Sérotonine – Michel Houellebecq (2019)

Le très controversé Michel Houellebecq nous dévoile enfin son dernier roman Sérotonine.

Le narrateur, Florent-Claude Labrouse, est viscéralement dépressif. Cet ingénieur agronome de quarante-six ans semble plongé dans une apathie morbide et survit grâce au Captorix un anti-dépresseur puissant qui le prive de toute libido. Fuyant sa dernière compagne Yuzu, personnage grotesque à la sexualité débridée, il se refuge dans une chambre d’hôtel.

Entre un climat parisien morose et la profondeur des paysages Normands, Florent-Claude retrace son passé amoureux. Seules les femmes qu’il a connu et aimé semblent le relier à la vie. Ainsi Kate, Claire mais surtout Camille lui ont permis de trouver un semblant de sens à sa vie.

Sur sa route, il renouera avec son seul ami, Ayméric d’Harcourt, devenu un agriculteur plongeant peu à peu dans la violence du désespoir. Le personnage d’Ayméric, ami rencontré durant ses années étudiantes, est particulièrement fort et donne un vrai relief à l’ouvrage.

Au delà de ce portrait, Michel Houellebecq nous décrit la révolte qui gronde dans une société aux mutations individualistes grandissantes. Il dépeint avec une profonde justesse le déclin du monde agricole face aux mutations sociétales, le climat de violence qui surnage mais surtout la solitude extrême.

Florent-Claude au-delà de ses amours déchus doit faire face à la fin de ses idéaux.

Le lecteur, impuissant, assiste à l’agonie lente mais implacable d’un homme qui a perdu un à un ses espoirs. L’amour semble le seul sentiment encore viable dans une société moribonde.

Ce dernier roman serait-il désespérément romantique ?

Michel Houellebecq ne nous avait pas habitué à des tirades sur la puissance d’un grand amour. Et pourtant, entre les lignes, il s’agit avant tout d’un terrible roman d’amour. Cet amour pur, noir et obsessionnel qui a bouleversé la vie du narrateur en nourrissant ses espoirs mais surtout ses regrets.

Michel Houellebecq crée un malaise mais il sait aussi décrire avec une profonde justesse les maux de notre société. Il parvient à la fois à nous provoquer et à nous émouvoir avec une plume toujours aussi efficace.

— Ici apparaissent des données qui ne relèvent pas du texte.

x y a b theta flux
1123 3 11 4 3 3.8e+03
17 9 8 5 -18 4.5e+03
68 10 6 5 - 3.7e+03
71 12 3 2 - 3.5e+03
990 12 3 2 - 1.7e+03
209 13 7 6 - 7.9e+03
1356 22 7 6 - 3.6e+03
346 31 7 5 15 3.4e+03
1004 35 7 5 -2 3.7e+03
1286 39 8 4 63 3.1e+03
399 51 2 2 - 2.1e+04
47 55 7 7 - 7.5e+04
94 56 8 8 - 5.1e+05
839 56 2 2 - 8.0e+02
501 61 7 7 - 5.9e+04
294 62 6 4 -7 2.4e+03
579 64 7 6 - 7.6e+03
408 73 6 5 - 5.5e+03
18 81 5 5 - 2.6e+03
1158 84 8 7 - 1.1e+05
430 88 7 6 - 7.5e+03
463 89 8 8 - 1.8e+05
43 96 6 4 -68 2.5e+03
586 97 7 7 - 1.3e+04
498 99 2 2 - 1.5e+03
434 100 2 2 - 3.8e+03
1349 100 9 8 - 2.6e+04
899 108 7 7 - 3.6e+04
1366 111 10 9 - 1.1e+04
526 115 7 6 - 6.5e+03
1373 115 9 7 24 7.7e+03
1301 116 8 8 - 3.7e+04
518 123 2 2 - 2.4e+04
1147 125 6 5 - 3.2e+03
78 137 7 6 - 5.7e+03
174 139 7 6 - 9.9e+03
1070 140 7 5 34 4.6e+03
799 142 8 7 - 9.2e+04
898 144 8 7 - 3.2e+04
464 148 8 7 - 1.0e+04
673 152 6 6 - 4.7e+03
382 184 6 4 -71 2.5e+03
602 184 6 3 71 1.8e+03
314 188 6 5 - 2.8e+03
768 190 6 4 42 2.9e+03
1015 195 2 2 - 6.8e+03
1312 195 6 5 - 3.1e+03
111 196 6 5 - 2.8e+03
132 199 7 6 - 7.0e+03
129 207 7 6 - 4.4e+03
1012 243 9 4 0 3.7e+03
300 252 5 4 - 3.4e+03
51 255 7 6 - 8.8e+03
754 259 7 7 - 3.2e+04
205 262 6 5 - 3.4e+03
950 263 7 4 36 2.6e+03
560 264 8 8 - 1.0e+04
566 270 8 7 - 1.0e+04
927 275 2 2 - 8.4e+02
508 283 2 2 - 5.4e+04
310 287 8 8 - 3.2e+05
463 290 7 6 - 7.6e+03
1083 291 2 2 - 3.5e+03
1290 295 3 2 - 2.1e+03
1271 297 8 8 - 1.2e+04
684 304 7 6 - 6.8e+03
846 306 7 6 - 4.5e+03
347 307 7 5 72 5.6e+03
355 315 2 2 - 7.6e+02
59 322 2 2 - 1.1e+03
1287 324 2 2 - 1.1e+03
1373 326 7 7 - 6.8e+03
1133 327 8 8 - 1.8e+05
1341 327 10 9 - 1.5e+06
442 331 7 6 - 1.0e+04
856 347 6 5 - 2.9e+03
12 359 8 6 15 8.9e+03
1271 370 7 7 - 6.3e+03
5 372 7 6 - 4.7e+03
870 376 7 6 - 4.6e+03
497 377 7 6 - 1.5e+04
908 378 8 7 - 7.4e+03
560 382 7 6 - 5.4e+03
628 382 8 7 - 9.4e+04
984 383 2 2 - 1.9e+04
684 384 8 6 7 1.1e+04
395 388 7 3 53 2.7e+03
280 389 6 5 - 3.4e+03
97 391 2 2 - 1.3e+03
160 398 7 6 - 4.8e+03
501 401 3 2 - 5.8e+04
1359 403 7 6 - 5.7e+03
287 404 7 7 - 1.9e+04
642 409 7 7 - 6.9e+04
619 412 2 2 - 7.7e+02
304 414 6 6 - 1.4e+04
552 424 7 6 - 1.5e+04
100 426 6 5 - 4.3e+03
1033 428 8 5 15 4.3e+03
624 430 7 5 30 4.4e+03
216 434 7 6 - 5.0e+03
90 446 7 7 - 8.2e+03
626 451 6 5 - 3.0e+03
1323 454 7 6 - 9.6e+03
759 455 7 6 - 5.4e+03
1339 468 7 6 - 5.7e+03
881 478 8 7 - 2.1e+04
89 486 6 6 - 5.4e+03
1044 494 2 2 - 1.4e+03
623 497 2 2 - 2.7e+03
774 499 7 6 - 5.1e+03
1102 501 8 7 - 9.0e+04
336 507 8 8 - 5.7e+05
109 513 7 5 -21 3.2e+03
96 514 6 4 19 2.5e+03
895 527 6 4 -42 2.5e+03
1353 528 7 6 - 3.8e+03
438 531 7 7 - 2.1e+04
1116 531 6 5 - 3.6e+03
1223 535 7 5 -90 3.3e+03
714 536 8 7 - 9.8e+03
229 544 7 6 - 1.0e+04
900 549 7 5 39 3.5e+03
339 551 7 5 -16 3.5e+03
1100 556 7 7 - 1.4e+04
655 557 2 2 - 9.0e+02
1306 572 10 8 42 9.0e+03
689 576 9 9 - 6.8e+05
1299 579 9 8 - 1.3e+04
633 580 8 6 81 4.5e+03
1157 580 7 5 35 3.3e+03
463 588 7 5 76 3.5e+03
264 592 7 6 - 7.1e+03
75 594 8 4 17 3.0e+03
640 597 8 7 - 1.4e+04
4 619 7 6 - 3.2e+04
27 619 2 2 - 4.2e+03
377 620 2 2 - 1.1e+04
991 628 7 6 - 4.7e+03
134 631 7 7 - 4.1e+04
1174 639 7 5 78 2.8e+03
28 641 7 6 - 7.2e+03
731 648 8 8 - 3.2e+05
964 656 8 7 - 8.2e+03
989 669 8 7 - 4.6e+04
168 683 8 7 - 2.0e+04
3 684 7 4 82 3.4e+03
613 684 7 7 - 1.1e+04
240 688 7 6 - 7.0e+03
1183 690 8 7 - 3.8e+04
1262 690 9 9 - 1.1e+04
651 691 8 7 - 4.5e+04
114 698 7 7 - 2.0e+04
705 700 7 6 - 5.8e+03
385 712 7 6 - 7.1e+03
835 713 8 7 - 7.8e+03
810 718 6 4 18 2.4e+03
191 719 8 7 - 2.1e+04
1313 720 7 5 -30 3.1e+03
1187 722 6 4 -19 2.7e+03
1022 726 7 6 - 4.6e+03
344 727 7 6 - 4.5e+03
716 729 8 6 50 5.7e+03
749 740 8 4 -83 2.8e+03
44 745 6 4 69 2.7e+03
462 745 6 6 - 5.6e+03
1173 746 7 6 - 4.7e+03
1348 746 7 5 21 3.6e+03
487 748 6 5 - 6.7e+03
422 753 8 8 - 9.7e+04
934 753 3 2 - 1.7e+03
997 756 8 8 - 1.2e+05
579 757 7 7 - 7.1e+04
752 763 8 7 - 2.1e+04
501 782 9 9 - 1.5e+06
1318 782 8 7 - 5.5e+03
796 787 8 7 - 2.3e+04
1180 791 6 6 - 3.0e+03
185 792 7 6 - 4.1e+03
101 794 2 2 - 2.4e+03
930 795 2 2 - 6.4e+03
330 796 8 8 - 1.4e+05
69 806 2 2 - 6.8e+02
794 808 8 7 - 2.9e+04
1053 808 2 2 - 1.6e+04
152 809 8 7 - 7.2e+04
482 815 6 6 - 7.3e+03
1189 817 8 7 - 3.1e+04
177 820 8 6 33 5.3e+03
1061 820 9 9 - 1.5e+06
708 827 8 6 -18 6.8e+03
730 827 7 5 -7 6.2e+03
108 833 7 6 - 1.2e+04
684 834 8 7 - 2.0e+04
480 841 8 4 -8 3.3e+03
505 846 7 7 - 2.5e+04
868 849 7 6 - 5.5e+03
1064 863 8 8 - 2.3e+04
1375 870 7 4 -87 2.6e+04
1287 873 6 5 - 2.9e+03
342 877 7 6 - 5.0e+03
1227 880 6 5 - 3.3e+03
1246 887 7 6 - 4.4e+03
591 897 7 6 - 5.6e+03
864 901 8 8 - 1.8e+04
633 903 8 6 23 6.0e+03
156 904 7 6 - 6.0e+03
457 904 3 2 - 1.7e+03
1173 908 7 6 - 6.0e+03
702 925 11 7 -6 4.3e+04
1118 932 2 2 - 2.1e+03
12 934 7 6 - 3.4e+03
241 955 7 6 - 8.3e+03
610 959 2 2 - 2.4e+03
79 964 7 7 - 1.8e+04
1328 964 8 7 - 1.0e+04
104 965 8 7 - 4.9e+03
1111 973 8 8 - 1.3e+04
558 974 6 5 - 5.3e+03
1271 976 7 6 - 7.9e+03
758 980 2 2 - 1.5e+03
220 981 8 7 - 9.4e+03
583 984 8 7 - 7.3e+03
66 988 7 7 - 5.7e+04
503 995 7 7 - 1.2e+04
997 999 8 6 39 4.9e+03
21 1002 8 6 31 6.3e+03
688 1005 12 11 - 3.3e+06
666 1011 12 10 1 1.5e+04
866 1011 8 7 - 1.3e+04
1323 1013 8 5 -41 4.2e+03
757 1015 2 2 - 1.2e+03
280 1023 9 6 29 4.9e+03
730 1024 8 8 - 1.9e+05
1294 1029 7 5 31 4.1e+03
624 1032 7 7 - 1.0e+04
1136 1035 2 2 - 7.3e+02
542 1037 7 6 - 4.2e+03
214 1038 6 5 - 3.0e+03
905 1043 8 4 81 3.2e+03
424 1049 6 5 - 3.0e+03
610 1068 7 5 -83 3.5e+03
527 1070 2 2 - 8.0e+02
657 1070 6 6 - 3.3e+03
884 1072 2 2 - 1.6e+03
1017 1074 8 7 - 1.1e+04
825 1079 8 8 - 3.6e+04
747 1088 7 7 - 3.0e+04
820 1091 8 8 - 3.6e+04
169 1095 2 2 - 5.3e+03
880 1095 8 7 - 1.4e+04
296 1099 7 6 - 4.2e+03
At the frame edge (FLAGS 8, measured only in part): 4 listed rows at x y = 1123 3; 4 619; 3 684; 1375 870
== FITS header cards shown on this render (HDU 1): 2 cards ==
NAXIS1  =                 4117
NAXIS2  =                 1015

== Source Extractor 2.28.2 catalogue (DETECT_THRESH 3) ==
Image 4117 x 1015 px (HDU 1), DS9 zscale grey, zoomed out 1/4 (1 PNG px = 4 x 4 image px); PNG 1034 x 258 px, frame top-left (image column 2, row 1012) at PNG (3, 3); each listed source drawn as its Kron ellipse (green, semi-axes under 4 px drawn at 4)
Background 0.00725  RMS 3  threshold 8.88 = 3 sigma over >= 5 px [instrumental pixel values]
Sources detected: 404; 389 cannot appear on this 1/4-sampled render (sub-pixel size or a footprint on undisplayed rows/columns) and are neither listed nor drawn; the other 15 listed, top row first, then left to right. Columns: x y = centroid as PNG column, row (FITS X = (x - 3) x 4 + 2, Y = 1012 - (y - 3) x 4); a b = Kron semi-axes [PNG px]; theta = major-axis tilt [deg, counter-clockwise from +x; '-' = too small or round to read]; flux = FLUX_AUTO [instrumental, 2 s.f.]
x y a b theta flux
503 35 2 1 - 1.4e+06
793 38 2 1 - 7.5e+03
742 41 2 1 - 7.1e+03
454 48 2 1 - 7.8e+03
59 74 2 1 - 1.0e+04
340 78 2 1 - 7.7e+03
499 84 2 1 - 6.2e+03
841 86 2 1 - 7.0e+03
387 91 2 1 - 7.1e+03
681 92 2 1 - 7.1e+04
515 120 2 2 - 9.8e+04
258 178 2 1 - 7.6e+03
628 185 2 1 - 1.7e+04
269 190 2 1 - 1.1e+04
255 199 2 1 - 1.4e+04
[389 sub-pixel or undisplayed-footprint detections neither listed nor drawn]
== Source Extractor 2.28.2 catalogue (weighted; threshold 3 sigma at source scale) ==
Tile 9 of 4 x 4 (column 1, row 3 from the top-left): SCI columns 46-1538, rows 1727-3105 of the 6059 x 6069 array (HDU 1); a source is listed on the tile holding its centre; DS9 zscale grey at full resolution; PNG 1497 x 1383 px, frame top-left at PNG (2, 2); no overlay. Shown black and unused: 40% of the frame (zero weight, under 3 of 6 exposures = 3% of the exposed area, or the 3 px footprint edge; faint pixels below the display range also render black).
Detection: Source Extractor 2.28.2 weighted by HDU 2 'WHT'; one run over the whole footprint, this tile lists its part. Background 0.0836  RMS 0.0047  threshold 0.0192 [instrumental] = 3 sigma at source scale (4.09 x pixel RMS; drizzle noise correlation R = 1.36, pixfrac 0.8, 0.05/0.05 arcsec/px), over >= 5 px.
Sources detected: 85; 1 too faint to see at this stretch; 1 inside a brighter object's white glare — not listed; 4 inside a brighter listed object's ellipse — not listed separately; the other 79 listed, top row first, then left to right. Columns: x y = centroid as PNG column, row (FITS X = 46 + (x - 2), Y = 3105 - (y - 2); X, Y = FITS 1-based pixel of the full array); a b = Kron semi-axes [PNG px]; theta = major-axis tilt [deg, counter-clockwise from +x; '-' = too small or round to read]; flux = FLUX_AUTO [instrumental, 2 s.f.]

J’aime décidément être dérangée par Michel Houellebecq qui signe avec Sérotonine un de ses plus beaux romans.

Ma note :

Note : 4 sur 5.

Citations :

« Je ne crois pas faire erreur en comparant le sommeil à l’amour ; je ne crois pas me tromper en comparant l’amour à une sorte de rêve à deux, avec il est vrai des petits moments de rêve individuel, des petits jeux de conjonctions et de croisements, mais qui permet en tout cas de transformer notre existence terrestre en un moment supportable – qui en est même, à vrai dire, le seul moyen ».

« Les gens fabriquent eux-mêmes le mécanisme de leur malheur, ils remontent la clef à bloc et ensuite le mécanisme continue de tourner, inéluctablement, avec quelques ratés, quelques faiblesses lorsque la maladie s’en mêle, mais il continue de tourner jusqu’à la fin, jusqu’à la dernière seconde ».

« Maintenant je me retournais et je m’apercevais que la vie était finie, qu’elle était passée à côté de nous sans vraiment nous faire de grands signes, puis qu’elle avait repris ses cartes avec discrétion et élégance, avec douceur, qu’elle s’était tout simplement détournée de nous ; vraiment, à y regarder de près, elle n’avait pas été bien longue, notre vie ».